Vintage Style Knobs Give Interior Doors A Classic and Traditional Look
It has long been known that multifaceted glass and crystal doorknobs were once standard issue with every new home. These wonderful glass door knobs had mirrored star-burst centers and came in several shapes and sizes. That was nearly 75 years ago - back in the days of the metal shortages of The Great War (World War I) and World War II.
Today, people seek out these classic door knobs - mining them like Gold in salvage yards, flea markets and antique stores like diamonds at salvage yards and flea markets. Unlike the cheaply made "builder's special" models now sold at the corner hardware stores and bulk stores online, these World War II era glass knobs were made to last and had solid brass shanks. The lofty craftsmanship and attention to detail and the adaptability to work with most modern lock sets have earned them preferential status among owners of old and new houses alike.
Glass and Crystal doorknobs date back to 1800s when the process for pressing molten glass into pneumatic cast iron press molds was invented. These press molds were used to make all kinds of glass items from dishware to vases but using them to make glass and crystal door knobs didn't find wide usage until there was a metal shortage ... after the United States entered World War I. All of the metal cast doorknobs had dominated the hardware market since the beginning of the Victorian era were now in short supply. The metal used to make these doorknobs was needed for tanks, airplanes, boats and ammunition.

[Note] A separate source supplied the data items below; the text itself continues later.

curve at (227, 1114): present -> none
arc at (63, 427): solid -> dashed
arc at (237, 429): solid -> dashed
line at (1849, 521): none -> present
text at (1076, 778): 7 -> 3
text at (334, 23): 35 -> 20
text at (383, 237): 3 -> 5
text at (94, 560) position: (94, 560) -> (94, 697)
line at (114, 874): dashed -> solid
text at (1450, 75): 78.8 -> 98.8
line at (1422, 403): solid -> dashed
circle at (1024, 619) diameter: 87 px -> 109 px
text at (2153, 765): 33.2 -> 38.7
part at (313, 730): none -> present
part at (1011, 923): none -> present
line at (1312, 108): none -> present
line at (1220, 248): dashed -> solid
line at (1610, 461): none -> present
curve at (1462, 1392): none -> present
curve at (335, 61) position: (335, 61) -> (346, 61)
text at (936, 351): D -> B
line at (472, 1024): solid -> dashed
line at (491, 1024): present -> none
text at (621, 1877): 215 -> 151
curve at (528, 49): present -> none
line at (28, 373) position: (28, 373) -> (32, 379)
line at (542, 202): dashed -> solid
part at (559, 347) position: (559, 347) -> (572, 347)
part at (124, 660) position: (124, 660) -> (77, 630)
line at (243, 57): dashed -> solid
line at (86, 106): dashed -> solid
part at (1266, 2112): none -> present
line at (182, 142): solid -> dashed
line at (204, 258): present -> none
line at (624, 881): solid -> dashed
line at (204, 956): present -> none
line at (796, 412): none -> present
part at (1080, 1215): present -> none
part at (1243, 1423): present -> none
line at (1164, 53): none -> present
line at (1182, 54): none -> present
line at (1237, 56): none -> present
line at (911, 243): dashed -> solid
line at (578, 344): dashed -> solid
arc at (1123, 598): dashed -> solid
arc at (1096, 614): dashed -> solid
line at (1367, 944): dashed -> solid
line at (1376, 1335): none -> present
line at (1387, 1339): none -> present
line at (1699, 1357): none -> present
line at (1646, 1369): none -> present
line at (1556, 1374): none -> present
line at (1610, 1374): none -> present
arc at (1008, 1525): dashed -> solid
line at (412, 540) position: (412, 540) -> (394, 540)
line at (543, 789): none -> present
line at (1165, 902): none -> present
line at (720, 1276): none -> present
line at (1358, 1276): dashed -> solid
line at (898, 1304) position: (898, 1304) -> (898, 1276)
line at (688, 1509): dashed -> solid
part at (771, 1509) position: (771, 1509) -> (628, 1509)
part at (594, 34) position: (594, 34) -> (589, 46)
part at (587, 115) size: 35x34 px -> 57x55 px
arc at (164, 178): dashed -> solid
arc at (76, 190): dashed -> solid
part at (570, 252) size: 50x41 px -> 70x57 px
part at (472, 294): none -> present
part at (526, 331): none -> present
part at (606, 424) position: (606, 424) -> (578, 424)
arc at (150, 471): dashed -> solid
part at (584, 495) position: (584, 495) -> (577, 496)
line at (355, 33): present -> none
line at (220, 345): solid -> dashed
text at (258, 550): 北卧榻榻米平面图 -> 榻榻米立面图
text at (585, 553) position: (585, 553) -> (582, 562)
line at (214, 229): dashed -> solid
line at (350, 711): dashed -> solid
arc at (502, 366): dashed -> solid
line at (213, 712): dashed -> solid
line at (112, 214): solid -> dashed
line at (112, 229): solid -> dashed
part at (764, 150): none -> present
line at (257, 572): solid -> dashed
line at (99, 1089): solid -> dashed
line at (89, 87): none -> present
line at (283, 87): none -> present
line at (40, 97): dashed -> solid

Crystal and glass door knobs are made from sand - and sand was never in short supply. By the roaring 20s the largest hardware makers such as Yale & Towne Manufacturing Co. and others were mass-producing door knobs from sand.
Since that time, most of the glass knobs were a fluted style knob - featuring six, eight or twelve facets around the edges. This type of fluted knob had a mirrored center where you could look inside the knob and see the star-shaped design. Occasionally, the manufacturers would make these glass knobs in various colors. This was done by doping the molten silicon glass with various minerals. For example, a dark blue knob could be made by adding the element Cobalt to the molten glass. Adding real Gold would create a Ruby colored glass knob. Vaseline glass was made by adding trace amounts of Uranium Oxide - a process which has been ceased today due to the rarity and value of Uranium Oxide.
As these glass doorknobs grew in popularity, companies introduced different shapes. Another popular shape was the Octagon, Oval and Ball shaped glass knobs. These shapes worked well into the Art Deco era hardware and have continued on even today. The use of these glass and crystal door knobs continued to be used, although the metal back plates changed greatly over time.
Where to Buy Glass Door Knobs ...
Today, salvaged glass doorknobs are easier to find online and you can almost always find them at antique stores and flea markets. However, there are some important considerations to have in mind before making a purchase. Not all parts fit together easily - and different manufacturers used different parts, threading.
If you are looking to replace a home full of door knobs, your best bet might be seeking out an online retailer such as www.AntiqueHardwareSupply.com - they have thousands of styles of glass and crystal door knob sets - made in the antique traditional means with high quality parts. Manufactures such as Copper Mountain Hardware and Emtek have fantastic antique and vintage style knob sets that fit any modern door.
For pairs of knobs, you'll want to measure the door's thickness and compare it with the span between the knobs to ensure a snug fit. A standard door has a thickness of 1 3/8 inches (nearly spot on to 1 1/2 inches). There are some thicker doors out there at 1 3/4 inches and these can be accommodated with a longer screw set.
Prices for vintage and antique style glass knobs vary widely, depending on the size, style and back plate chosen. For the most part, you can find complete sets on places such as AntiqueHardwareSupply.com for as little as $50.00. More exotic sets can set you back upwards of $150.00 per set. I would suggest taking a good look at the sets available - and see what strikes your fancy!